Wednesday, May 14, 2014

In the Spring Garden

We planted potatoes and took a walkabout the garden over the weekend.  We planted some more potatoes at the community garden plot last night and still have a number left over to plant another section at home.  We're, um, planting a lot of potatoes.  We love potatoes.
The flowers are blooming.  There are tulips coming up in places we're pretty sure there have never been tulips before.  No complaints from us.  We're all for pretty flowers that grow with little to no intervention by us.
The onions are growing--the sets seem more vigorous that those Matt started from seed, but all are growing well.  There are also shallots and leeks.
The strawberries in the back bed are flowering.  So is the rhubarb--though we put a stop to that.  Two of the three containers of strawberries in the front do not look too well.  They just didn't grow back.  Its a mystery to us, but we're just going to transplant some more in there with runners since the back bed has more than enough.

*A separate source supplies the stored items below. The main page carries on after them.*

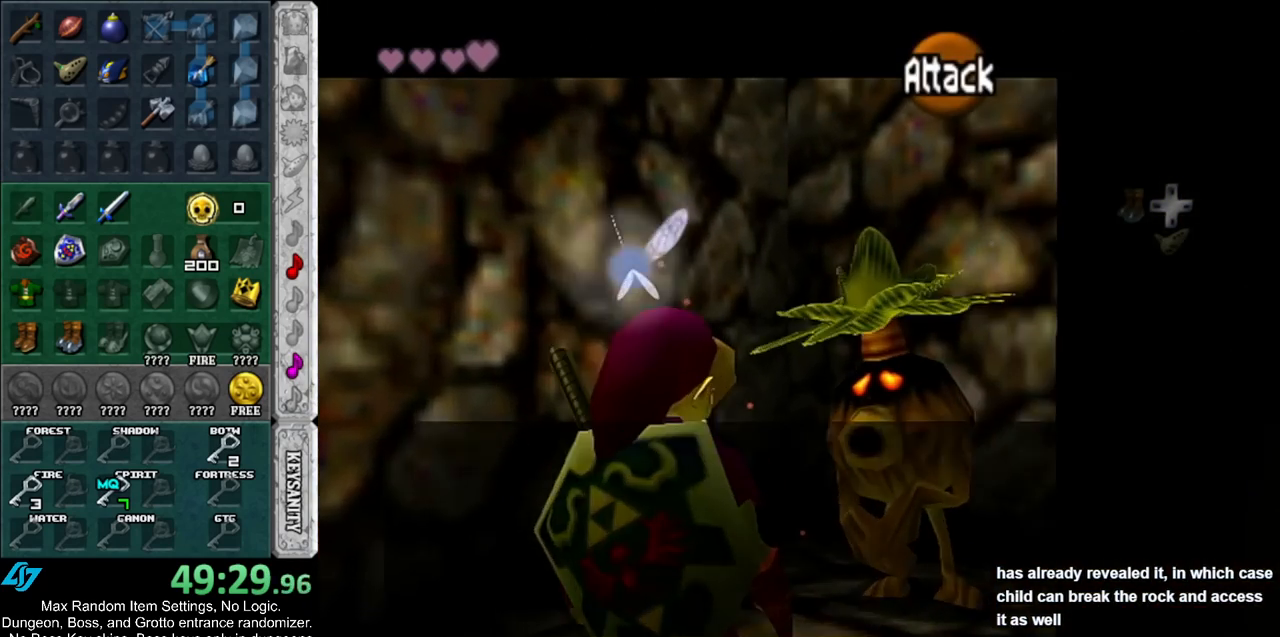
{"buttons": [], "left_stick": "center", "right_stick": "center", "events": [[67, "A", "up"], [67, "B", "up"], [100, "A", "down"], [100, "B", "down"], [183, "A", "up"], [183, "B", "up"], [250, "A", "down"], [250, "B", "down"], [317, "A", "up"], [317, "B", "up"], [417, "A", "down"], [417, "B", "down"], [483, "A", "up"], [483, "B", "up"]]}
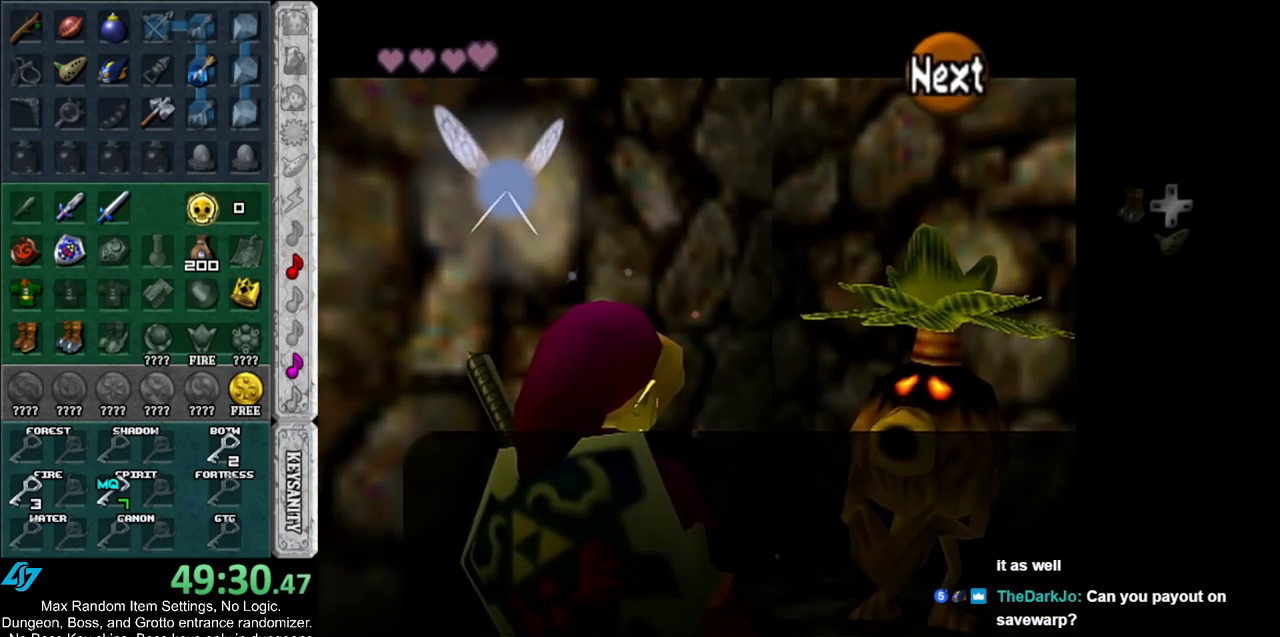
{"buttons": ["A", "B"], "left_stick": "center", "right_stick": "center", "events": [[33, "A", "down"], [33, "B", "down"], [117, "A", "up"], [117, "B", "up"], [217, "A", "down"], [217, "B", "down"], [283, "A", "up"], [283, "B", "up"], [350, "A", "down"], [350, "B", "down"], [400, "A", "up"], [400, "B", "up"], [467, "A", "down"], [467, "B", "down"]]}
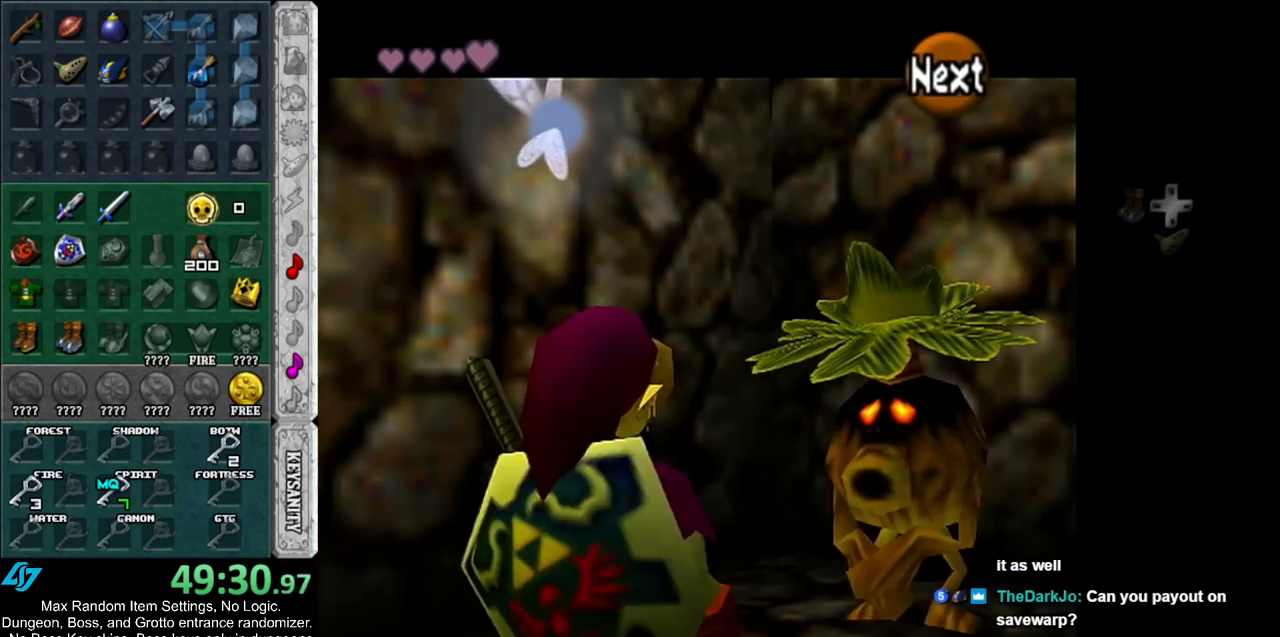
{"buttons": [], "left_stick": "center", "right_stick": "center", "events": [[67, "A", "up"], [100, "B", "up"]]}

Matt has three different compost piles going since we recently acquired a tumbler-style compost bin.  Even still, we can never seem to make enough compost.  We use it up so quickly.  Compost is like garden magic.
The raspberries are taking over, even popping up in the grass.  We thought the asparagus was coming back, but in the end the little green shoots turned out to be raspberries.  It was pretty funny.  Oh well, no complaints from me about too many raspberries either.  We're going to go foraging for wild asparagus anyway.
The fruit trees are leafed out and flowering on their skinny, short little branches.  I think they look adorable as they are such miniature trees.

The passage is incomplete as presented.